Western Blotting Assay Protocol

Western blotting assays were carried out as previously described^{29 (link),30 (link)}. Briefly, tissue samples or cell lysates were prepared in ice-cold radioimmunoprecipitation assay (RIPA) buffer (Beyotime, Nantong, Jiangsu, China). Equal amounts of total protein were subjected to SDS-PAGE and transferred onto PVDF membranes, which were blocked and incubated overnight with the following primary antibodies: anti-RIP3 monoclonal antibody (#95702, Cell Signaling Technologies) or anti-RIP3 polyclonal antibody (ab152130, Abcam, Cambridge, MA, USA), anti-phospho-RIP3 monoclonal antibody (ab205421, Abcam, Cambridge, MA, USA), anti-MLKL polyclonal antibody (#28640, Cell Signaling Technologies) or anti-MLKL monoclonal antibody (#14993, Cell Signaling Technologies), anti-phospho-MLKL monoclonal antibody (ab208910, Abcam, Cambridge, MA, USA) or anti-phospho-MLKL monoclonal antibody (#91689, Cell Signaling Technologies), or anti-β-actin monoclonal antibody (sc-47778, Santa Cruz Biotechnology, CA, USA).
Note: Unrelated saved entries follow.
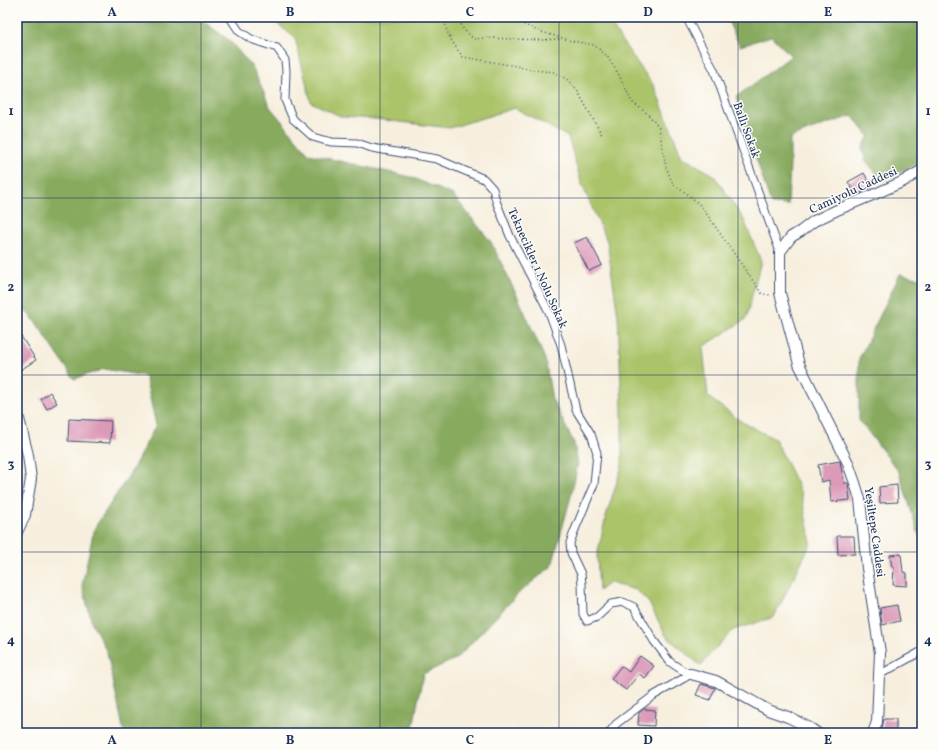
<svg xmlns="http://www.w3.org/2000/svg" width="939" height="750" font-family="Vollkorn,serif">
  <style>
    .green { fill: #abc46a; stroke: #637a64 }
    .forest { fill: #88aa5e; stroke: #526c5e }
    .building { fill: #dc9ab9 }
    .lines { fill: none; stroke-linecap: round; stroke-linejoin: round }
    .street-casing { stroke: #3c4c71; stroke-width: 9 }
    .secondary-casing { stroke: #3c4c71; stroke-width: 12 }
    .path { stroke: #3c4c71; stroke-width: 1.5; stroke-dasharray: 1 3; stroke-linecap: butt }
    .street { stroke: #fff; stroke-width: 7 }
    .secondary { stroke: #fff; stroke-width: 10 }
    .grid { fill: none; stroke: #1b2f5e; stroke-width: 1; stroke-opacity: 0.55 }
    .labels { text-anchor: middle; stroke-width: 3; stroke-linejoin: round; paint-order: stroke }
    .street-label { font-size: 12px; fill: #1b2f5e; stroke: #fdfcf7 }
    .neatline { fill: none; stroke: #1b2f5e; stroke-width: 1.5 }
    .grid-label { font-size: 13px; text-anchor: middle; font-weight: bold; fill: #1b2f5e }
  </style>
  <rect width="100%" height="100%" fill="#fdfcf7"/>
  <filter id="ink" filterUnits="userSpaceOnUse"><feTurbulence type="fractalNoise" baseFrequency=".025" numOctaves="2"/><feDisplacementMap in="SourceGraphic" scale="8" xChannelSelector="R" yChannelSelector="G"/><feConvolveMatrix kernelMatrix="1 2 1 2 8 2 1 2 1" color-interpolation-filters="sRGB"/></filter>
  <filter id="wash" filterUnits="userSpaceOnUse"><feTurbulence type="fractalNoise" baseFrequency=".012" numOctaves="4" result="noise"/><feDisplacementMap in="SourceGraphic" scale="16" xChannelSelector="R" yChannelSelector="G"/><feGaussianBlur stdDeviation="0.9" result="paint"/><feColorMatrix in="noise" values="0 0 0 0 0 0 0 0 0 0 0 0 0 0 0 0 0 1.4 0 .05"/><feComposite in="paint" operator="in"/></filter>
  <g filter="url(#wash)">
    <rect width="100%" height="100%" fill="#f7efde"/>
    <path class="green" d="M 269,17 L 607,17 L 621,40 L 654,86 L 682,157 L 714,175 L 744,220 L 761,261 L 746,319 L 703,347 L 708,397 L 742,422 L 775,439 L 801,493 L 811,543 L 774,617 L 733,630 L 709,655 L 701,666 L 666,636 L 649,603 L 636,590 L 609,583 L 599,591 L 597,556 L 606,516 L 622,466 L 622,408 L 618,316 L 607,241 L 582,185 L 568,137 L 515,108 L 450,128 L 375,119 L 342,117 L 311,102 L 295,38 Z"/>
    <path class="forest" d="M 17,17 L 197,17 L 229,40 L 253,68 L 270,107 L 309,154 L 411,177 L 453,195 L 491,242 L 521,304 L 545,359 L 552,399 L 574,443 L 578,464 L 571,496 L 552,566 L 521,591 L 457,658 L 423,674 L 412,733 L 124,733 L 107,652 L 92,623 L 82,585 L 94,529 L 131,472 L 156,425 L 145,376 L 104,369 L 74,379 L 37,324 L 17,301 Z
      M 726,17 L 922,17 L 922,161 L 882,180 L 866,161 L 862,149 L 869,136 L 852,116 L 824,125 L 790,138 L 790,164 L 788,205 L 771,204 L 736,97 L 791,56 L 771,36 L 740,46 Z
      M 900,274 L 922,279 L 922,545 L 899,472 L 859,420 L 859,359 Z"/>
    <g id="blocks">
      <path class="building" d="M 864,173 L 872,187 L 856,195 L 848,182 Z
        M 587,237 L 602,265 L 589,271 L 574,243 Z
        M 17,330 L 36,360 L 17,372 Z
        M 50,392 L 57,403 L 47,409 L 41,399 Z
        M 69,419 L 111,421 L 110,443 L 68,441 Z
        M 840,461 L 844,483 L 848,483 L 850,500 L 831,502 L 829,480 L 821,482 L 818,465 Z
        M 897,485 L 898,502 L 880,503 L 879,487 Z
        M 837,536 L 854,536 L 855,554 L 838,555 Z
        M 901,554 L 903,572 L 907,573 L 907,586 L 893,585 L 894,567 L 892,567 L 890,555 Z
        M 897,605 L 900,621 L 882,625 L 880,608 Z
        M 640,656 L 654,666 L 645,678 L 639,674 L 626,690 L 611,679 L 621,666 L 629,672 Z
        M 701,684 L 715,688 L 710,700 L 696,695 Z
        M 644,709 L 655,710 L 654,726 L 638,725 L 639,713 Z
        M 884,719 L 896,719 L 896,733 L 881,733 Z"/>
    </g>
  </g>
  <g filter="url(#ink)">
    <use href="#blocks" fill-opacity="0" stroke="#3c4c71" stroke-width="1"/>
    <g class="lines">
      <g class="street-casing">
        <path id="street" d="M 230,17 L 231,19 L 239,31 L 251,39 L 277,48 L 285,60 L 286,71 L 285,100 L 293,119 L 313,137 L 323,140 L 332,142 L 357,143 L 372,148 L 437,159 L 484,179 L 493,189 L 496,201 L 510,236 L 549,312 L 561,345 L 576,410 L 591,434 L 597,453 L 594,484 L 574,532 L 570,543 L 571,553 L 581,574 L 582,584 L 583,614 L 587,621 L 597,617 L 611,604 L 623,602 L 634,607 L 654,641 L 670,662 L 682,670 L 691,674
          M 686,17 L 714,70 L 780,252
          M 879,675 L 922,651
          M 609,733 L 616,724 L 653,696 L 691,674"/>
      </g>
      <g class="secondary-casing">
        <path id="secondary" d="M 17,413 L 19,419 L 28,455 L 31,479 L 25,515 L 17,532
          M 691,674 L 716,681 L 768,710 L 788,717 L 810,728 L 817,733
          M 873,733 L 877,722 L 880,653 L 867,568 L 860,499 L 855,483 L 848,463 L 799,364 L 780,293 L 780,252 L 791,237 L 801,231 L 814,221 L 837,210 L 875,194 L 902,182 L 922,170"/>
      </g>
      <path class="path" d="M 445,17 C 444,32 454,45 463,57 L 516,66 L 533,70 L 554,72 L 568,80 L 578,92 L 602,135
        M 458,17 L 463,29 L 474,39 L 485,38 L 542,40 L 561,39
        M 515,17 L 518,22 L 538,31 L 572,41 L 594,45 L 607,56 L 619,75 L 632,102 L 648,114 L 659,128 L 666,167 L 673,184 L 690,196 L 701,206 L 762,294 L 771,295"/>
      <use href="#street" class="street"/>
      <use href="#secondary" class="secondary"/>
    </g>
  </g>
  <path class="grid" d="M 201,17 L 201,733M 380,17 L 380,733M 559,17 L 559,733M 738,17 L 738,733M 17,198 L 922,198M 17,375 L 922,375M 17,552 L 922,552"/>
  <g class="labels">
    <g class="street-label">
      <text transform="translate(747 130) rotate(70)" y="4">Ballı Sokak</text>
      <text transform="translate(853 190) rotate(-25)" y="4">Camiyolu Caddesi</text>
      <text transform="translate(538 268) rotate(66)" y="4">Teknecikler 1 Nolu Sokak</text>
      <text transform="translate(875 532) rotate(82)" y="4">Yeşiltepe Caddesi</text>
    </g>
  </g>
  <rect width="939" height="750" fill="none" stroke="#fdfcf7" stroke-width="44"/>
  <rect x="22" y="22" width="895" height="706" class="neatline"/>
  <g class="grid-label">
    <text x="112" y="16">A</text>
    <text x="290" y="16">B</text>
    <text x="470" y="16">C</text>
    <text x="648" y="16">D</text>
    <text x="828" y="16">E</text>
    <text x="11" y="115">1</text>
    <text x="928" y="115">1</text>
    <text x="11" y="291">2</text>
    <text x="928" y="291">2</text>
    <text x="11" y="468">3</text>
    <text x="928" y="468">3</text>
    <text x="11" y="644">4</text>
    <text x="928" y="644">4</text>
    <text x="112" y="744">A</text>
    <text x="290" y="744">B</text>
    <text x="470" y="744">C</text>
    <text x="648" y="744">D</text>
    <text x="828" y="744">E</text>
  </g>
</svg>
After washing, the membranes were incubated with the appropriate secondary antibodies conjugated with horseradish peroxidase (HRP). Immune-reactive signals were visualized by an enhanced chemiluminescence (ECL) kit (Millipore, USA) on a Syngene PXi6 Access imaging system (Frederick, MD). The band intensities were quantified using Image-Pro Plus 6.0.